Solving Wi-Fi Interference : AO
License-exempt spectrum is a great thing. The opening up of the 2.4 GHz radio band made possible the growth of cheap wireless networking for consumers. But now this wireless neighborhood is getting crowded and overrun.
Users and consumers notice this because they get interference on their wireless LANs. They may not actually say, "I've got interference," but when a Wi-Fi (802.11b) setup in a house or office stops working as well as it used to—when a laptop at one end of a building that used to be able to connect can no longer do so, or when cordless phone users start hearing crackling or popping noises—generally, interference from a neighbor's wireless LAN is the culprit.
Solving this problem is important, as Wi-Fi crowding will only get worse. Not only are more computers and telephones moving on to the 2.4GHz spectrum, but cellular phones use it (via Bluetooth). Even microwave ovens radiate 2.4GHz interference.
Do we really need a company to make a radio interference solution? In the case of standard 11 megabit per second Wi-Fi (802.11b), there are eleven channels of communication available to devices, each one on a slightly different frequency near 2.4 Gigahertz. One way to get better performance from Wi-Fi is to make sure that your device is on a channel that's relatively uncrowded.

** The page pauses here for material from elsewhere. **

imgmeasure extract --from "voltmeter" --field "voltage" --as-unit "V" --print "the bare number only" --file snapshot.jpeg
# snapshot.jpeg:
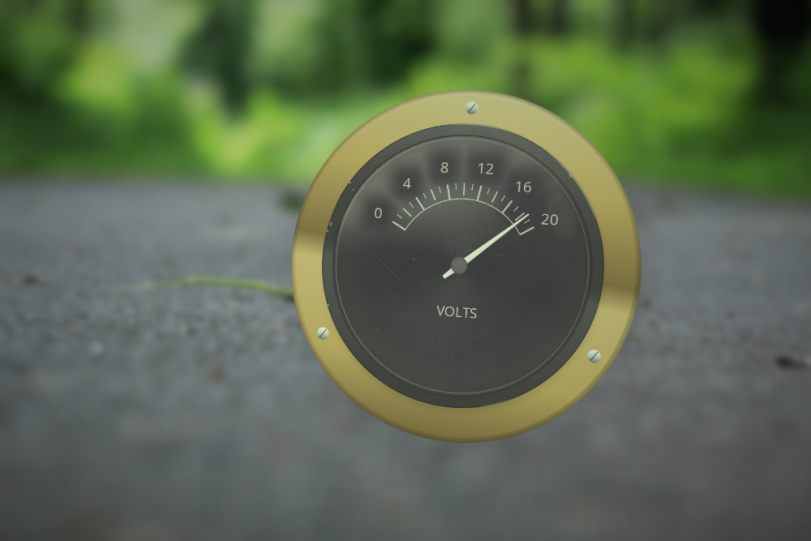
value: 18.5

Propagate handles this, which is a good start, since most consumers don't. Propagate cofounder Paul Callahan told me that curently "pretty much everybody is on channel 6." Users can change the channel their Wi-Fi router uses, but most don't. Propagate's AutoCell software, running in a Wi-Fi router, assigns itself a channel based on which one is the least used in the vicinity. It simply scans the signals in its neighborhood to see which channels are open and which are crowded.